Ice Cannon- the solution to densely packed attacking units or depressing levels of fortifications, as the ice cannon slings out icicles at a formidable rate and the shrapnel generated on impact also damages nearby units.

Man o’ War Pool- the Man o’ War is another perpetual aerial attacker in the style of Whirligigs. It lasts a minute and crucially gains another minute of life for every unit it destroys. It has a preference for attacking ground transports which makes it perfect for denying access to storm power, but can still be devastating against battle units.

Acid Barricade- an ideal choice from your first sacrifice, a pair of acid barricade posts will string a barrier between them that literally dissolves enemy units that stray across it. Great for placing a stranglehold on access to the storm geysers, given their toughness the best bet is to simply fly around the barricade.

Ice Tower- Less tough than the stone tower, but able to regenerate and hence can only be removed completely by destroying the island on which it resides- impossible if it’s a home island, and difficult even if it’s just floating in space. Beginners are probably better off with the tougher stone or wind tower given its level 2 status, but still a desirable structure for surrounding your workshops and temples.

Crystal Crab- This level transport is unique in its ability to attack- it will stun enemy transports, leaving them vulnerable to battle units, whilst scuttling away with that transport’s cargo. Perfect for ruling the bridges to the storm geysers but most experienced players will be able to work around it by use of aerial transports.

Thunder Units
Thunder’s battle units are best measured in terms of brute force. They don’t do subtle, but they are the ultimate in aggression. All the units are expensive, so newer players, once they’ve got their hands on thunder cannons, would be best advised to focus on the other furies.

Bulf- a transport unit with no redeeming factors other than bulk. 24 times tougher than a golem and only level one, but I’d prefer the evasive capabilities of aerial transports rather than running into the line of fire with a bulf.

Bulwark- Quite simply the toughest defensive building around. A wind tower is invulnerable on one side, but this is so tough it might as well be on all sides. It doesn’t come cheap, but if you’re protecting thunder cannons or the like the investment is still worth it. Against the Bulwark, aerial units are useless, so swarming it with crossbows and ice cannons is the only way to drop it quickly enough to get to what’s behind.

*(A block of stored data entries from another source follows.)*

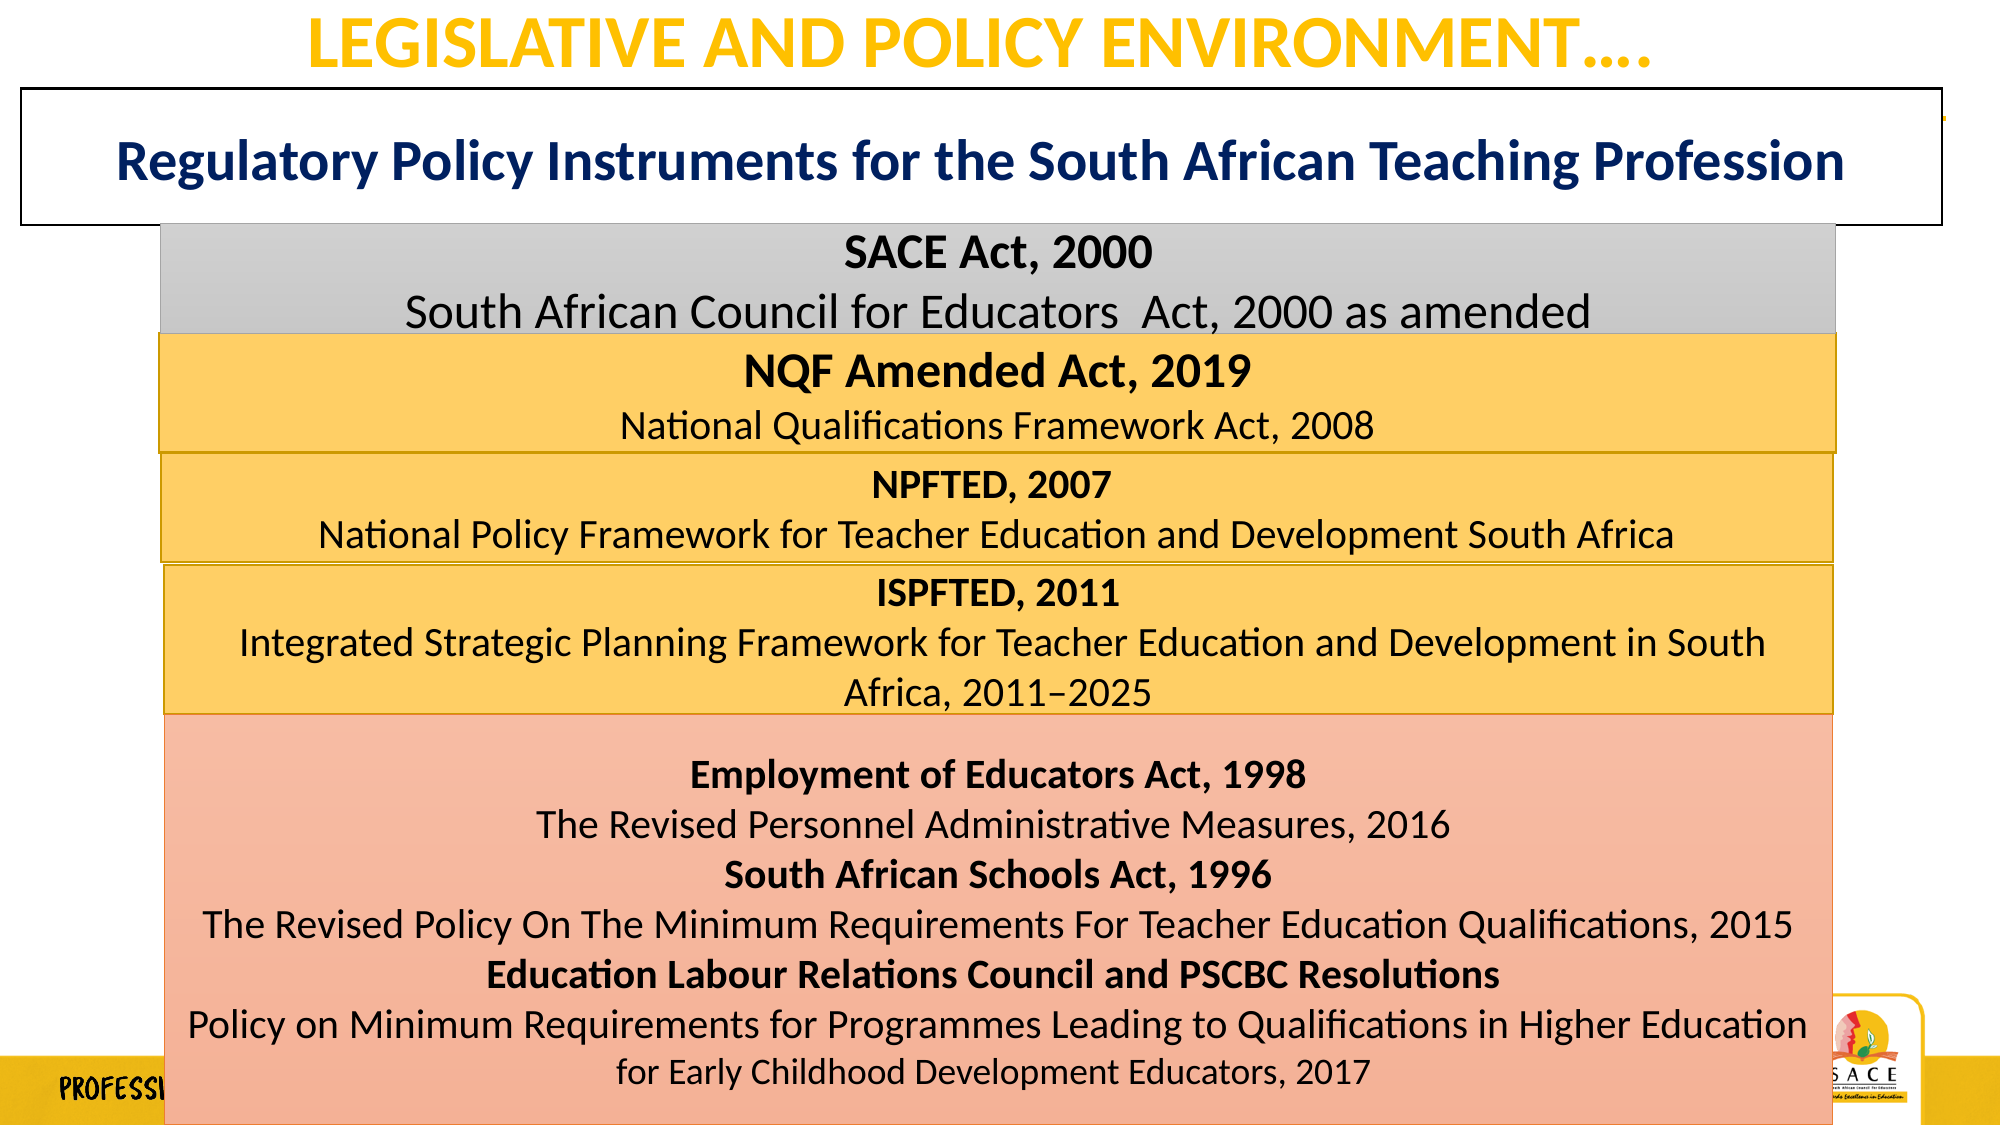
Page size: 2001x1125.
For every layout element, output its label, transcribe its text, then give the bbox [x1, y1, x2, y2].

text_box SACE Act, 2000 South African Council for Educators Act, 2000 as amended [160, 223, 1836, 334]
picture [0, 974, 164, 1125]
text_box ISPFTED, 2011 Integrated Strategic Planning Framework for Teacher Education and Development in South Africa, 2011–2025 [163, 564, 1834, 715]
text_box Regulatory Policy Instruments for the South African Teaching Profession [20, 87, 1943, 226]
text_box Employment of Educators Act, 1998 The Revised Personnel Administrative Measures, 2016 South African Schools Act, 1996 The Revised Policy On The Minimum Requirements For Teacher Education Qualifications, 2015 Education Labour Relations Council and PSCBC Resolutions Policy on Minimum Requirements for Programmes Leading to Qualifications in Higher Education for Early Childhood Development Educators, 2017 [164, 714, 1833, 1125]
picture [1833, 974, 2000, 1125]
text_box NPFTED, 2007 National Policy Framework for Teacher Education and Development South Africa [160, 452, 1834, 563]
title LEGISLATIVE AND POLICY ENVIRONMENT…. [21, 0, 1942, 87]
text_box NQF Amended Act, 2019 National Qualifications Framework Act, 2008 [158, 332, 1837, 454]
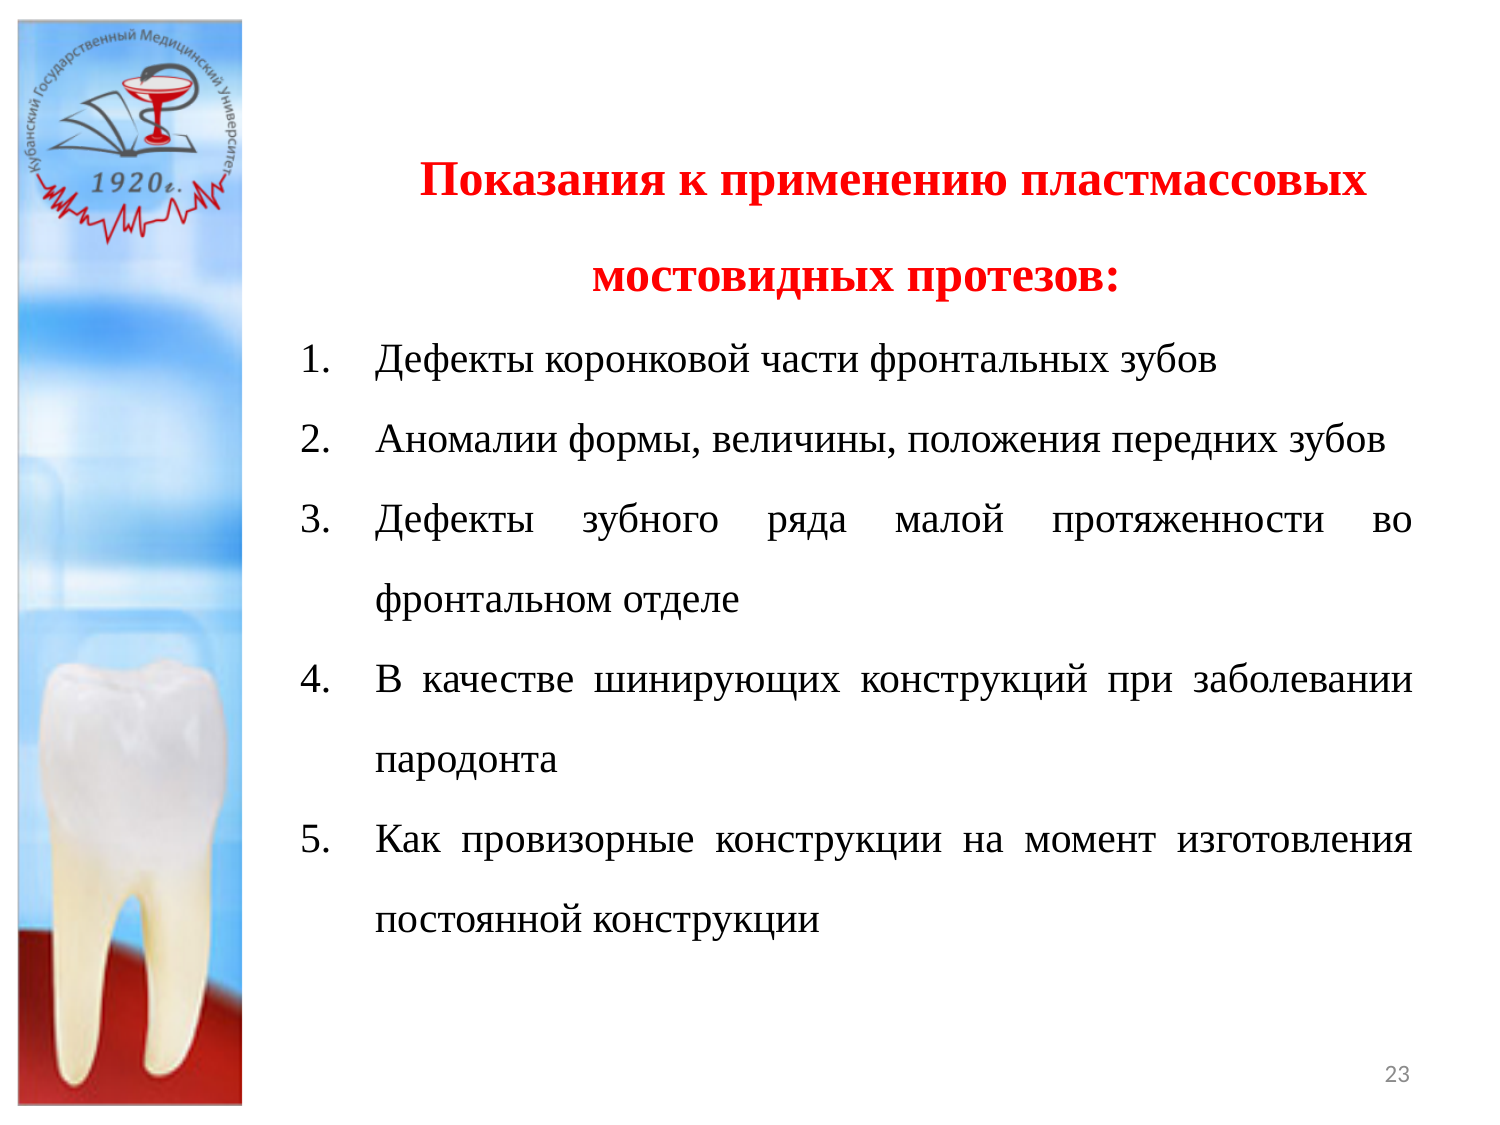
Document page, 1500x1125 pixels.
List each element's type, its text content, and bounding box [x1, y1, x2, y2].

text_box Показания к применению пластмассовых мостовидных протезов: Дефекты коронковой части фронтальных зубов Аномалии формы, величины, положения передних зубов Дефекты зубного ряда малой протяженности во фронтальном отделе В качестве шинирующих конструкций при заболевании пародонта Как провизорные конструкции на момент изготовления постоянной конструкции [285, 101, 1429, 949]
picture [17, 18, 243, 1107]
slide_number 23 [1074, 1042, 1425, 1103]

Thunder Cannon- the level 2 cannon outranges the sun cannon and packs almost 3 times its strength, but only fires in a single direction requiring careful placement. The disc thrower trick still works, but generally it’s easier to stick a set of cannons around its blind sides. When using the Cannons, stagger them so that their sides are covered.

Vander Tower- the anti-air weapon, it’s value is minimal to a beginner if the opponents are similarly lacking in aerial units and as most regenerate, are rebuilt or just can’t be hurt it seems a bit much for level 3. That said, against certain players it can win games on its own…

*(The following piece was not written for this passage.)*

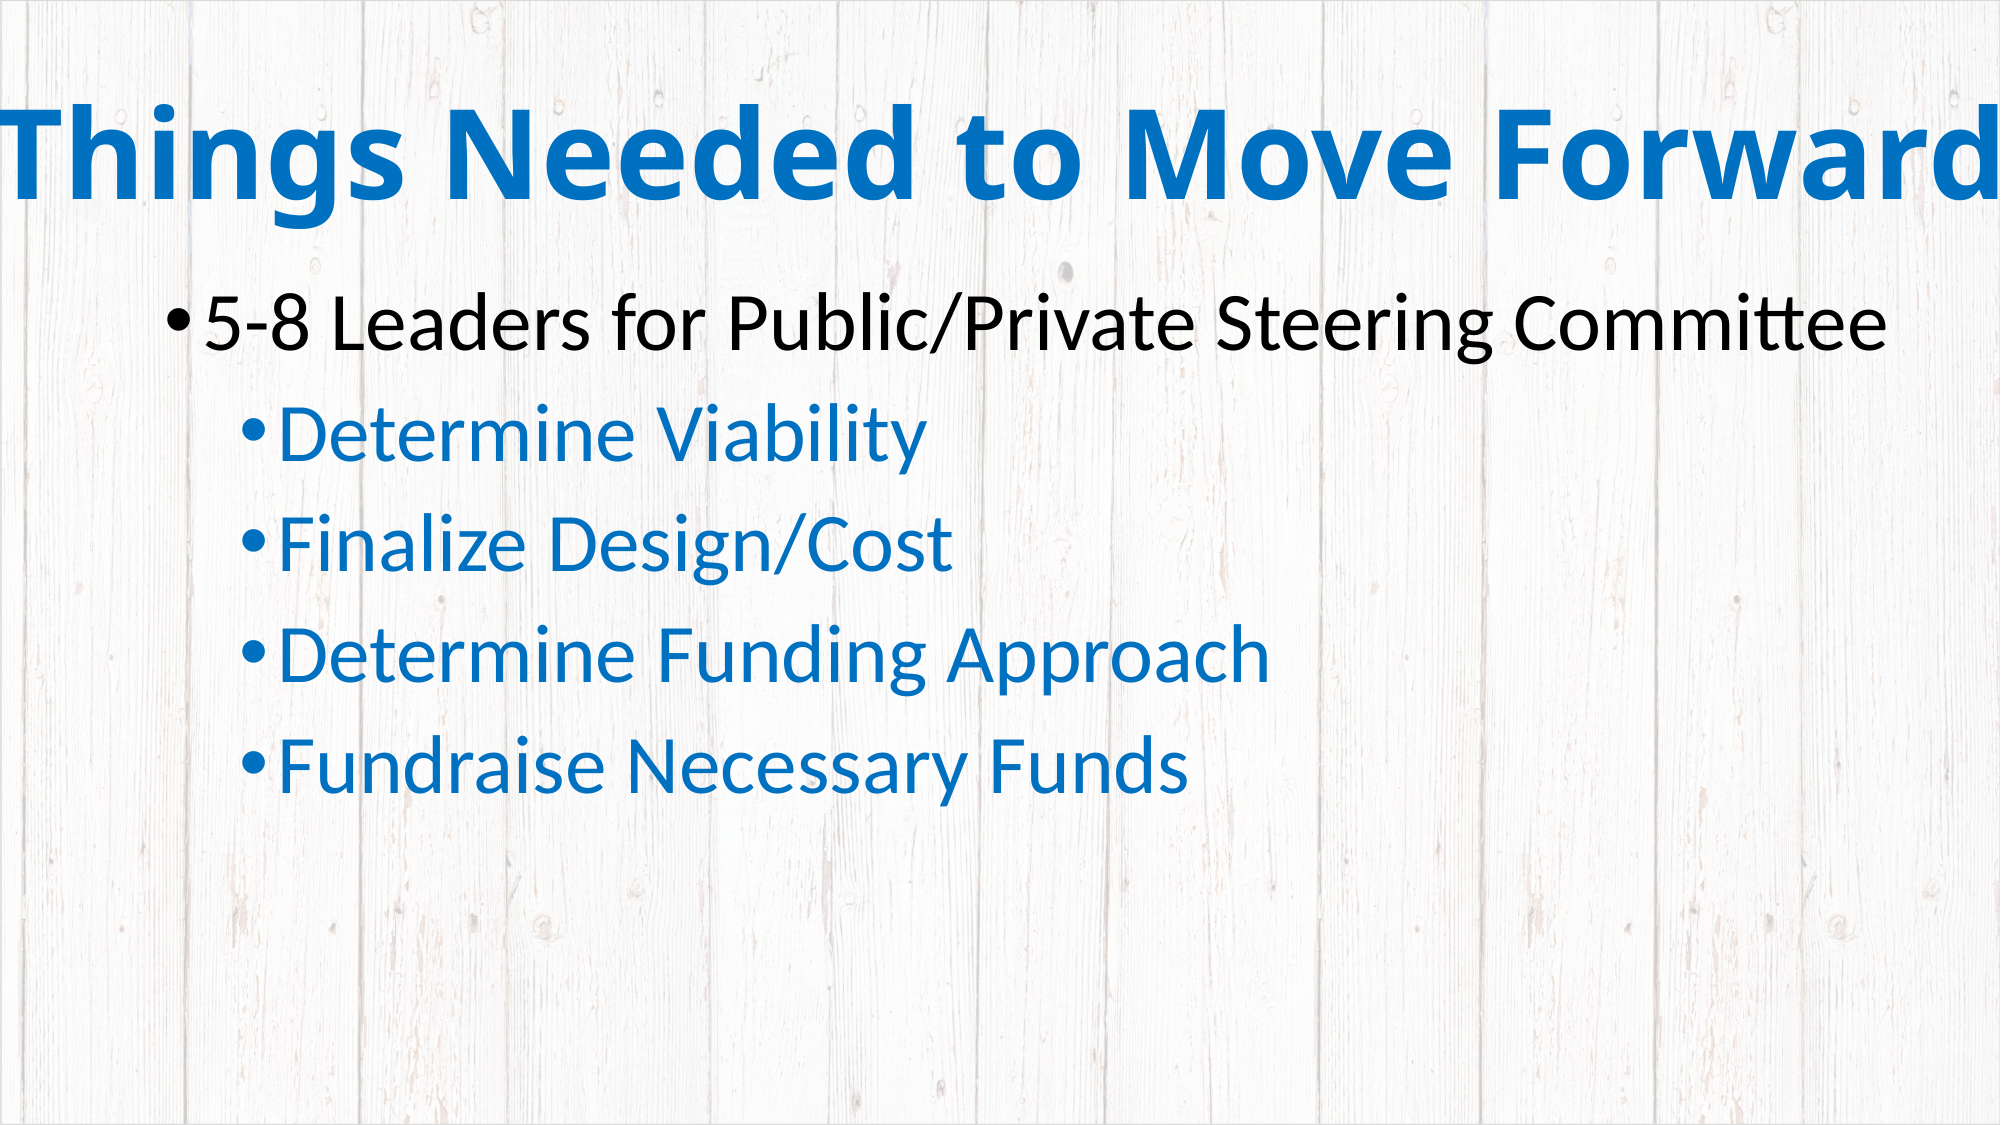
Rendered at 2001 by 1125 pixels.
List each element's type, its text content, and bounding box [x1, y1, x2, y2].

Arc Spire- another barricade style weapon, with the lowest range but conveniently only damaging enemy units that try to pass between towers. I’ve rarely played against these as thunder players are generally too busy building cannons, but in a large game these prove more versatile as you build up arc networks.

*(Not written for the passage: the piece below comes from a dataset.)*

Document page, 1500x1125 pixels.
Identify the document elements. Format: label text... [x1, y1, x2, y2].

Netstorm – Islands at War was released by Activision / Titanic Entertainment in 1997 and afaik is only available for the windows environment. This reminds me just how long I’ve been playing games now, and also illustrates how titles with particularly innovative game play stand the test of time. If you brought it way back and have forgotten it, dig it out like I did – especially if you’ve since acquired un-metered internet access or a network of your own. One for LAN parties that can’t handle the latest and greatest as its hardware demands are minimal but it supports big games very nicely. Is it better than the original Command and Conquer? Probably not, but chances are most people have played C&C, whereas Netstorm is probably going to be a new challenge.